Each input file contains several test cases. The first line gives an integer K (1 < K <= 200). Then K lines follow, each gives a configuration in the format "N Q~1~ Q~2~ ... Q~N~", where 4 <= N <= 1000 and it is guaranteed that 1 <= Q~i~ <= N for all i=1, ..., N. The numbers are separated by spaces.

Output Specification:

For each configuration, if it is a solution to the N queens problem, print "YES" in a line; or "NO" if not.

Sample Input:

4
8 4 6 8 2 7 1 3 5
9 4 6 7 2 8 1 9 5 3
6 1 5 2 6 4 3
5 1 3 5 2 4

Sample Output:

YES
NO
NO
YES

额，没想到暴力膜居然通过了，三层循环嵌套，啧啧；
思路：对于合法的放置， 任意两个棋子不在同一行， 或者连线的斜率不为1或者-1； 如果存在则输出NO， 反之输出YES

#include<iostream>
#include<vector>
using namespace std;
int main(){
  int n, k, i, j;
  cin>>n;
  for(i=1; i<=n; i++){
    cin>>k;
    vector<int> v(k+1);
    bool flag=true;
    for(j=1; j<=k; j++){
      scanf("%d", &v[j]);
      for(int y=1; y<j && flag; y++){
        if(v[j]-v[y]==j-y || v[j]-v[y]==y-j || v[j]==v[y]){
          cout<<"NO"<<endl;
          flag=false;
        }
      }
    }
    if(flag) cout<<"YES"<<endl;
  }
  return 0;
}

- _任务要求 1_:
把给定文段中从“Each input file”一直到“separated by spaces.”的全部内容逐字重新打出来。

- _所给信息_:
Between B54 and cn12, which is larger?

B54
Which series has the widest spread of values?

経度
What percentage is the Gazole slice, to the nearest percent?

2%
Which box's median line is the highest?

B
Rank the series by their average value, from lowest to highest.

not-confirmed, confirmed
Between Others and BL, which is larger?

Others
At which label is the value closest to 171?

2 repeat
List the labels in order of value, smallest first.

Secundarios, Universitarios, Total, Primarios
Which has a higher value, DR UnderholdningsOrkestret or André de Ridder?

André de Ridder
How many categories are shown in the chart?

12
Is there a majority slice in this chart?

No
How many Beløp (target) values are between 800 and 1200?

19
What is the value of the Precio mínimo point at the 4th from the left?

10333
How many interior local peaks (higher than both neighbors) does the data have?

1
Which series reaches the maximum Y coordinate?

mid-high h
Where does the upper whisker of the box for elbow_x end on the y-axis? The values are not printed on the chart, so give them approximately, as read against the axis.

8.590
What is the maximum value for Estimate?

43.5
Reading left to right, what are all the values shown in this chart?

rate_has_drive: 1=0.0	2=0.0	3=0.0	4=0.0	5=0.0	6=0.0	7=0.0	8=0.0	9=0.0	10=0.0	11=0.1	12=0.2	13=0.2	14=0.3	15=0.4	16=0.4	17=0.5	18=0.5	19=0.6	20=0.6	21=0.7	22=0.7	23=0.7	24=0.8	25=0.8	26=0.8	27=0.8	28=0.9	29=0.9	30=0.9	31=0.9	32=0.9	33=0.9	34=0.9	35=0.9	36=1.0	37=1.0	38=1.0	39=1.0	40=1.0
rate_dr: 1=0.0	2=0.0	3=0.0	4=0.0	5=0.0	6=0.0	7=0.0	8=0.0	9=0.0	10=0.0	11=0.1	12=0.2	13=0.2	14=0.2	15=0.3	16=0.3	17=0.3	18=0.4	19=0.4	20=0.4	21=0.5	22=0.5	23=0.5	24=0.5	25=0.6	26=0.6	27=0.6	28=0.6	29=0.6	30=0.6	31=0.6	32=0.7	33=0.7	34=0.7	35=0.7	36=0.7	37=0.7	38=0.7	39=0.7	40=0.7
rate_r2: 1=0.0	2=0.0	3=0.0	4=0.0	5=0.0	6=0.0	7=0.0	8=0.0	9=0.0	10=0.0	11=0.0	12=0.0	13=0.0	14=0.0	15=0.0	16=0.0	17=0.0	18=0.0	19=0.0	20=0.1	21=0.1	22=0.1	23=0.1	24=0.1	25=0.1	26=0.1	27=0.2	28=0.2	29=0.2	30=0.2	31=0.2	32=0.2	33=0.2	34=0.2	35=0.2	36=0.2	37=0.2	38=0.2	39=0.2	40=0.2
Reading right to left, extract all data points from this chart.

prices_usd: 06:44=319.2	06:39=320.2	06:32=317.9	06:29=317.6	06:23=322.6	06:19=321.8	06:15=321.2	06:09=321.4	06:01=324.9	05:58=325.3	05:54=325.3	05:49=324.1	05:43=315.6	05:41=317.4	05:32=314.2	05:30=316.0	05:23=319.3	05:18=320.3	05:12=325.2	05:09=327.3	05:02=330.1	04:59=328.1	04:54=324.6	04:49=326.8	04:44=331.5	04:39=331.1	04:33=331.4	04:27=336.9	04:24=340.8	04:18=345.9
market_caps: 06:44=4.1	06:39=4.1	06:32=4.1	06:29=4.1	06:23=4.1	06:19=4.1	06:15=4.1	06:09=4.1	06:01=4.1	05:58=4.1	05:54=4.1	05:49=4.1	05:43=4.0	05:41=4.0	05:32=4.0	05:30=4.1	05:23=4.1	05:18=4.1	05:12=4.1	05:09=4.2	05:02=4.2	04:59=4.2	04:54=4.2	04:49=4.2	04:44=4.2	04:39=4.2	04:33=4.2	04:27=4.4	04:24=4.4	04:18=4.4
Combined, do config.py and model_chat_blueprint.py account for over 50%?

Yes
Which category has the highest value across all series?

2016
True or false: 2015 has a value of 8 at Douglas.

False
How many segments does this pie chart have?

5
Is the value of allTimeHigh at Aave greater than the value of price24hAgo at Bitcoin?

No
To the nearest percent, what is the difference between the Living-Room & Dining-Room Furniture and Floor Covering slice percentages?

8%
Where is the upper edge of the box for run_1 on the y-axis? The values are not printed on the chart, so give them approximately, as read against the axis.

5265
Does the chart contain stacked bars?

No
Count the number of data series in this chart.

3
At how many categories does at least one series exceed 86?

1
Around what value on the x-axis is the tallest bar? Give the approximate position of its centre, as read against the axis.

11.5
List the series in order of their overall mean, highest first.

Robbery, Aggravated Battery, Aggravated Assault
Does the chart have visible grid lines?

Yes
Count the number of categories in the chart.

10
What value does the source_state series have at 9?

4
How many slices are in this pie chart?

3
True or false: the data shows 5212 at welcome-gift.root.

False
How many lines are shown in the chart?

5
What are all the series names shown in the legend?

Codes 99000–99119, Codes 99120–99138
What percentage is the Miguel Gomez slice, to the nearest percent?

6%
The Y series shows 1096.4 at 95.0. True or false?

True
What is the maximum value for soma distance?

- _任务要求 2_:
请将条目从第一行一直到包含“Where does the”的那一行（首尾两行都算在内）排成编号列表，空行不要列入，也只列这些行。

- _书面解答 1_:
Each input file contains several test cases. The first line gives an integer K (1 < K <= 200). Then K lines follow, each gives a configuration in the format "N Q~1~ Q~2~ ... Q~N~", where 4 <= N <= 1000 and it is guaranteed that 1 <= Q~i~ <= N for all i=1, ..., N. The numbers are separated by spaces.

- _书面解答 2_:
1. Between B54 and cn12, which is larger?
2. B54
3. Which series has the widest spread of values?
4. 経度
5. What percentage is the Gazole slice, to the nearest percent?
6. 2%
7. Which box's median line is the highest?
8. B
9. Rank the series by their average value, from lowest to highest.
10. not-confirmed, confirmed
11. Between Others and BL, which is larger?
12. Others
13. At which label is the value closest to 171?
14. 2 repeat
15. List the labels in order of value, smallest first.
16. Secundarios, Universitarios, Total, Primarios
17. Which has a higher value, DR UnderholdningsOrkestret or André de Ridder?
18. André de Ridder
19. How many categories are shown in the chart?
20. 12
21. Is there a majority slice in this chart?
22. No
23. How many Beløp (target) values are between 800 and 1200?
24. 19
25. What is the value of the Precio mínimo point at the 4th from the left?
26. 10333
27. How many interior local peaks (higher than both neighbors) does the data have?
28. 1
29. Which series reaches the maximum Y coordinate?
30. mid-high h
31. Where does the upper whisker of the box for elbow_x end on the y-axis? The values are not printed on the chart, so give them approximately, as read against the axis.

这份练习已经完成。